An important unanswered question is whether, given the low rates of illicit drug detection and lack of guidance regarding concomitant use of marijuana, routine UDTs for all COT patients at GH and similar settings are warranted, given the costs and demands on provider and patient time. Some patients withhold information or provide incorrect information regarding drug use31 and behavioral monitoring alone does not identify all problematic substance use,32 supporting the potential value of UDTs in providing objective information regarding patient use of prescribed and nonprescribed drugs. Awareness of illicit or nonprescribed drug use can help identify patients with substance use disorders, which can then be treated. UDTs negative for opioids may help identify and stop diversion, potentially reducing illegal activity and opioid overdoses and deaths among people who acquire the drugs illegally. However, data are lacking concerning actual impact of UDTs on COT patient or public health safety.

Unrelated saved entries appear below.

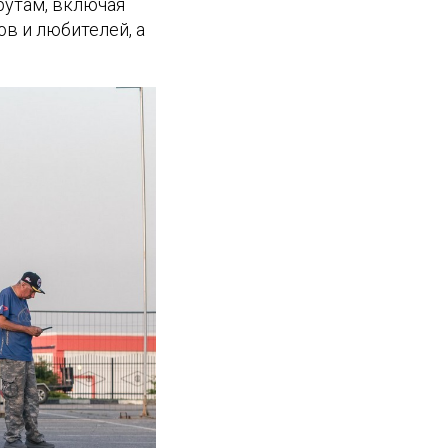
рутам, включая
в и любителей, а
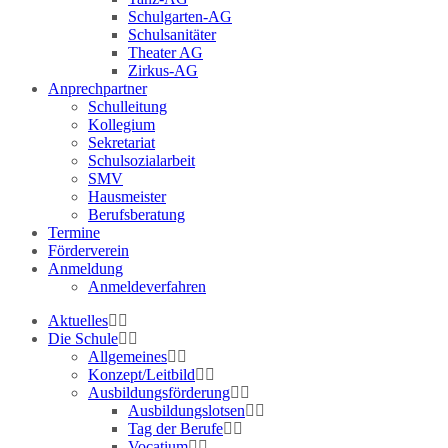
Schulgarten-AG
Schulsanitäter
Theater AG
Zirkus-AG
Anprechpartner
Schulleitung
Kollegium
Sekretariat
Schulsozialarbeit
SMV
Hausmeister
Berufsberatung
Termine
Förderverein
Anmeldung
Anmeldeverfahren
Aktuelles
Die Schule
Allgemeines
Konzept/Leitbild
Ausbildungsförderung
Ausbildungslotsen
Tag der Berufe
Vocatium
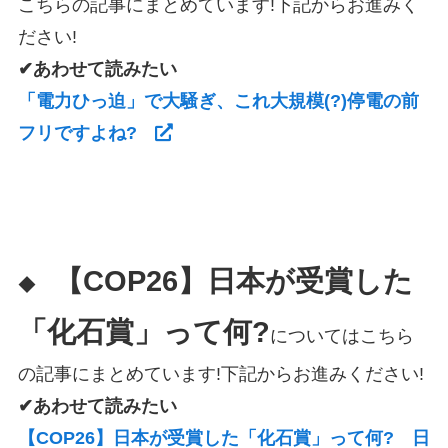
こちらの記事にまとめています!下記からお進みく
ださい!
✔あわせて読みたい
「電力ひっ迫」で大騒ぎ、これ大規模(?)停電の前
フリですよね?
【COP26】日本が受賞した
◆
「化石賞」って何?
についてはこちら
の記事にまとめています!下記からお進みください!
✔あわせて読みたい
【COP26】日本が受賞した「化石賞」って何? 日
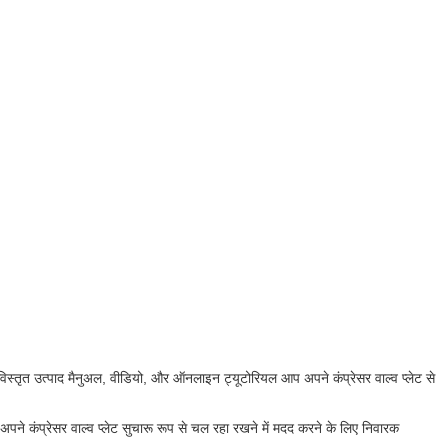
िस्तृत उत्पाद मैनुअल, वीडियो, और ऑनलाइन ट्यूटोरियल आप अपने कंप्रेसर वाल्व प्लेट से
 कंप्रेसर वाल्व प्लेट सुचारू रूप से चल रहा रखने में मदद करने के लिए निवारक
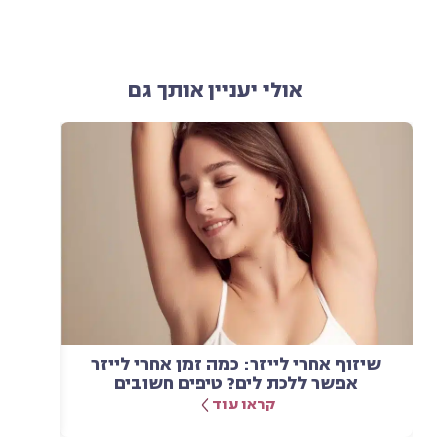
אולי יעניין אותך גם
שיזוף אחרי לייזר: כמה זמן אחרי לייזר
הסרת
אפשר ללכת לים? טיפים חשובים
קראו עוד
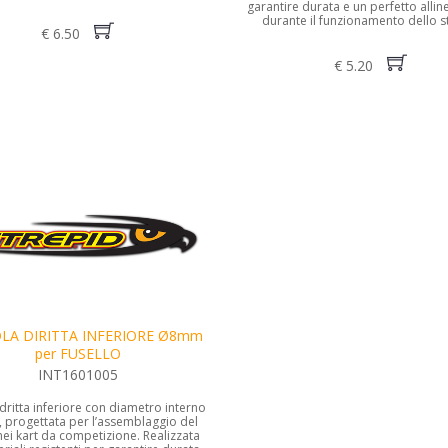
garantire durata e un perfetto alli
durante il funzionamento dello s
€ 6.50
€ 5.20
LA DIRITTA INFERIORE Ø8mm
per FUSELLO
INT1601005
dritta inferiore con diametro interno
, progettata per l’assemblaggio del
nei kart da competizione. Realizzata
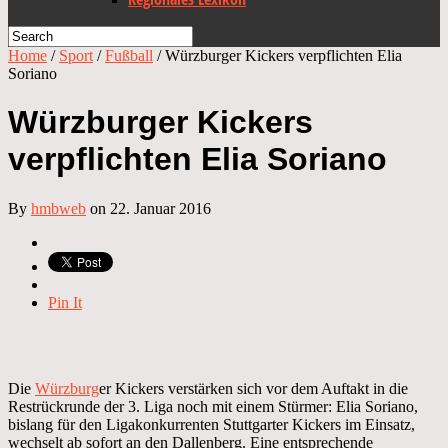
Home
/
Sport
/
Fußball
/
Würzburger Kickers verpflichten Elia
Soriano
Würzburger Kickers
verpflichten Elia Soriano
By
hmbweb
on 22. Januar 2016
Pin It
Die
Würzburg
er Kickers verstärken sich vor dem Auftakt in die
Restrückrunde der 3. Liga noch mit einem Stürmer: Elia Soriano,
bislang für den Ligakonkurrenten Stuttgarter Kickers im Einsatz,
wechselt ab sofort an den Dallenberg. Eine entsprechende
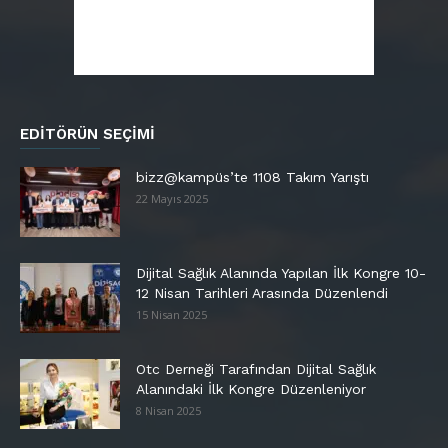
EDITÖRÜN SEÇIMI
bizz@kampüs’te 1108 Takım Yarıştı
22 Mayıs 2025
Dijital Sağlık Alanında Yapılan İlk Kongre 10-
12 Nisan Tarihleri Arasında Düzenlendi
15 Nisan 2025
Otc Derneği Tarafından Dijital Sağlık
Alanındaki İlk Kongre Düzenleniyor
8 Nisan 2025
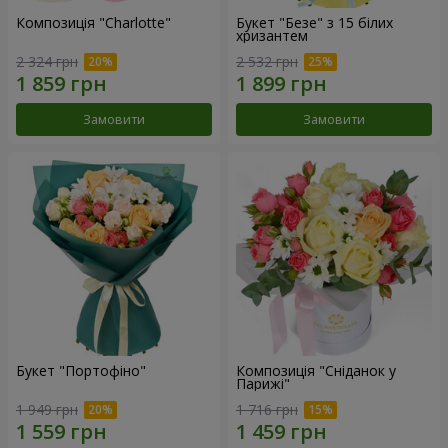
Композиція "Charlotte"
Букет "Безе" з 15 білих
хризантем
2 324 грн
2 532 грн
Замовити
Замовити
Букет "Портофіно"
Композиція "Сніданок у
Парижі"
1 949 грн
1 716 грн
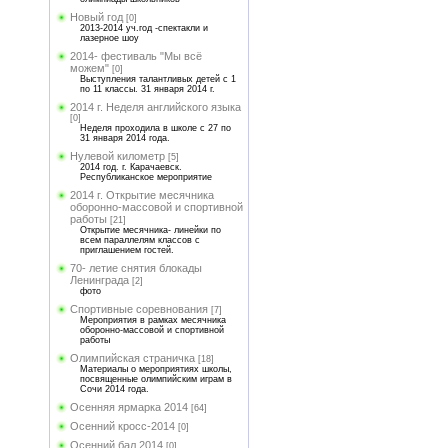
Новый год
[0]
2013-2014 уч.год -спектакли и
лазерное шоу
2014- фестиваль "Мы всё
можем"
[0]
Выступления талантливых детей с 1
по 11 классы. 31 января 2014 г.
2014 г. Неделя английского языка
[0]
Неделя проходила в школе с 27 по
31 января 2014 года.
Нулевой километр
[5]
2014 год. г. Карачаевск.
Республиканское мероприятие
2014 г. Открытие месячника
оборонно-массовой и спортивной
работы
[21]
Открытие месячника- линейки по
всем параллелям классов с
приглашением гостей.
70- летие снятия блокады
Ленинграда
[2]
фото
Спортивные соревнования
[7]
Мероприятия в рамках месячника
оборонно-массовой и спортивной
работы
Олимпийская страничка
[18]
Материалы о мероприятиях школы,
посвященные олимпийским играм в
Сочи 2014 года.
Осенняя ярмарка 2014
[64]
Осенний кросс-2014
[0]
Осенний бал 2014
[0]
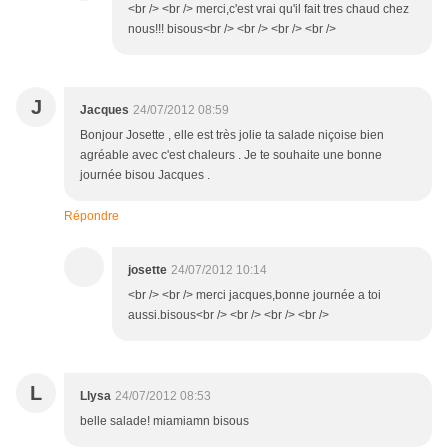
<br /> <br /> merci,c'est vrai qu'il fait tres chaud chez
nous!!! bisous<br /> <br /> <br /> <br />
J
Jacques
24/07/2012 08:59
Bonjour Josette , elle est très jolie ta salade niçoise bien
agréable avec c'est chaleurs . Je te souhaite une bonne
journée bisou Jacques .
Répondre
josette
24/07/2012 10:14
<br /> <br /> merci jacques,bonne journée a toi
aussi.bisous<br /> <br /> <br /> <br />
L
Llysa
24/07/2012 08:53
belle salade! miamiamn bisous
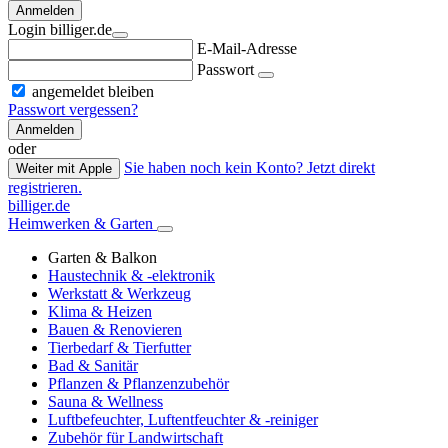
Anmelden
Login billiger.de
E-Mail-Adresse
Passwort
angemeldet bleiben
Passwort vergessen?
Anmelden
oder
Sie haben noch kein Konto? Jetzt direkt
Weiter mit Apple
registrieren.
billiger.de
Heimwerken & Garten
Garten & Balkon
Haustechnik & -elektronik
Werkstatt & Werkzeug
Klima & Heizen
Bauen & Renovieren
Tierbedarf & Tierfutter
Bad & Sanitär
Pflanzen & Pflanzenzubehör
Sauna & Wellness
Luftbefeuchter, Luftentfeuchter & -reiniger
Zubehör für Landwirtschaft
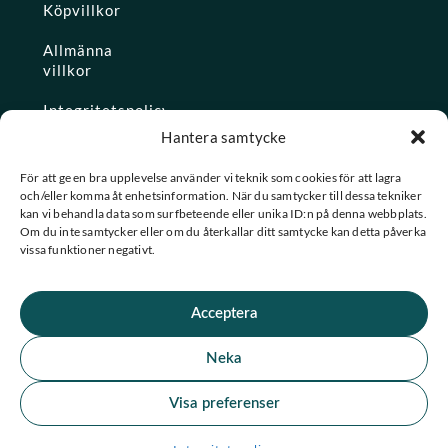
Köpvillkor
Allmänna
villkor
Integritetspolicy
Hantera samtycke
Ångra köp
För att ge en bra upplevelse använder vi teknik som cookies för att lagra
och/eller komma åt enhetsinformation. När du samtycker till dessa tekniker
Konto
kan vi behandla data som surfbeteende eller unika ID:n på denna webbplats.
Om du inte samtycker eller om du återkallar ditt samtycke kan detta påverka
Glömt
vissa funktioner negativt.
lösenordet
Acceptera
★ Trustpilot
Neka
★
★
★
★
★
Se alla våra omdömen
Visa preferenser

It is unknown whether increased testing at GH enhanced the safety of COT for patients or prevented diversion of opioids. More patients who may be using marijuana, cocaine, amphetamines, and methamphetamine are being identified, but, other than marijuana, these numbers are very small relative to the number of UDTs. The 11 % rate of no opioid detected requires further investigation. UDTs may be more useful or cost-effective for subgroups of patients, such as patients on high doses or with known risk factors for opioid misuse, including age younger than 45 years and history of alcohol or other substance abuse or mental health disorders.3

In conclusion, in a setting with organizational resources and capabilities, urine drug testing for COT patients was rapidly and dramatically increased. This resulted in only a small increase in the number of patients identified who might have been using illicit drugs. There was a large increase in the number of tests positive for marijuana, but the implications of marijuana use for patient safety and outcomes, and optimal responses to COT patients using marijuana, remain unknown. These knowledge gaps point to important areas for further research, which also include the consequences of routine UDTs for decreasing opioid diversion and abuse and improving patient and public health safety, as well as optimal UDT procedures and frequency for specific patient subgroups and clinical settings.

Acknowledgements

Contributors

The authors thank Lisa C. Murphy, MD, Group Health, for her helpful comments regarding the study results.

Funders

The study was funded by NIH NIA grant 1R01 AG034181. The findings and conclusions do not necessarily represent views of Group Health.

Prior Presentations

Portions of this work were presented as a poster at the annual meeting of the American Pain Society, May 17, 2012; and at the International Association for the Study of Pain World Congress on Pain, August 29, 2012.

Conflict of Interest

Dr. Von Korff has received grant funding to Group Health Research Institute from Janssen Pharmaceuticals, which also supported Dr. Turner, Dr. LeResche, and Ms. Saunders. Dr. Von Korff has also received grant funding to Group Health Research Institute from Pfizer. Dr. Shortreed has served as a biostatistician on a grant to Group Health Research Institute from Pfizer. Ms. Saunders owns stock in Merck. The other authors declare that they do not have any conflicts of interest.